Convert the lines below into a numbered list, skipping any blank lines and leaving out the picture markers.

________

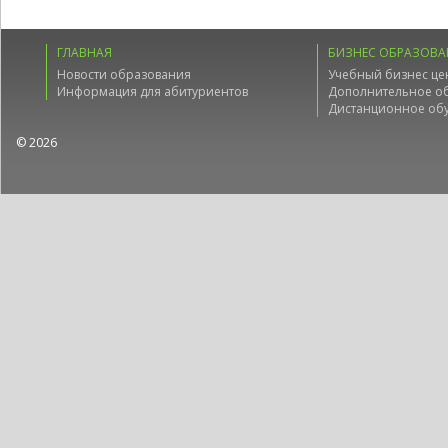
ГЛАВНАЯ
БИЗНЕС ОБРАЗОВА
Новости образования
Учебный бизнес це
Информация для абитуриентов
Дополнительное о
Дистанционное об
© 2026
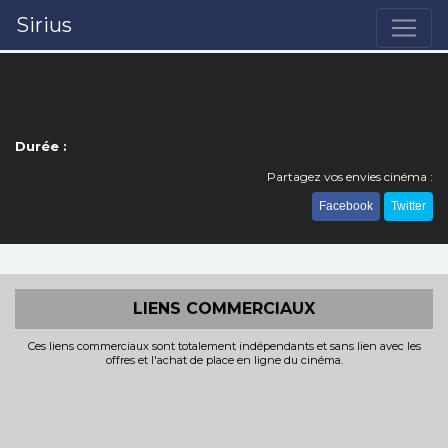
Sirius
Durée :
Partagez vos envies cinéma :
Facebook
Twitter
LIENS COMMERCIAUX
Ces liens commerciaux sont totalement indépendants et sans lien avec les
offres et l'achat de place en ligne du cinéma.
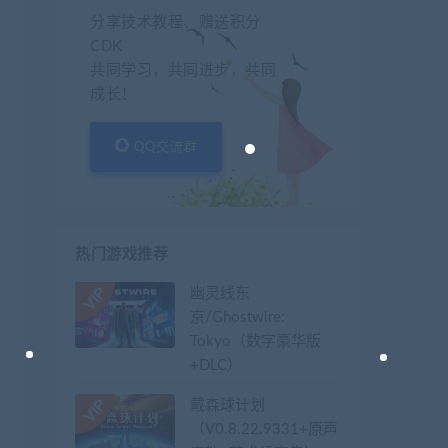
分享技术教程、赠送积分
CDK
共同学习，共同进步，共同
成长！
QQ交流群
热门游戏推荐
幽灵线东
京/Ghostwire:
Tokyo（数字豪华版
+DLC）
戴森球计划
（V0.8.22.9331+原声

________

Solution ->
1. ГЛАВНАЯ
2. БИЗНЕС ОБРАЗОВА
3. Новости образования
4. Учебный бизнес це
5. Информация для абитуриентов
6. Дополнительное о
7. Дистанционное об
8. © 2026
9. Sirius
10. Durée :
11. Partagez vos envies cinéma :
12. Facebook
13. Twitter
14. LIENS COMMERCIAUX
15. Ces liens commerciaux sont totalement indépendants et sans lien avec les
16. offres et l'achat de place en ligne du cinéma.
17. 分享技术教程、赠送积分
18. CDK
19. 共同学习，共同进步，共同
20. 成长！
21. QQ交流群
22. 热门游戏推荐
23. 幽灵线东
24. 京/Ghostwire:
25. Tokyo（数字豪华版
26. +DLC）
27. 戴森球计划
28. （V0.8.22.9331+原声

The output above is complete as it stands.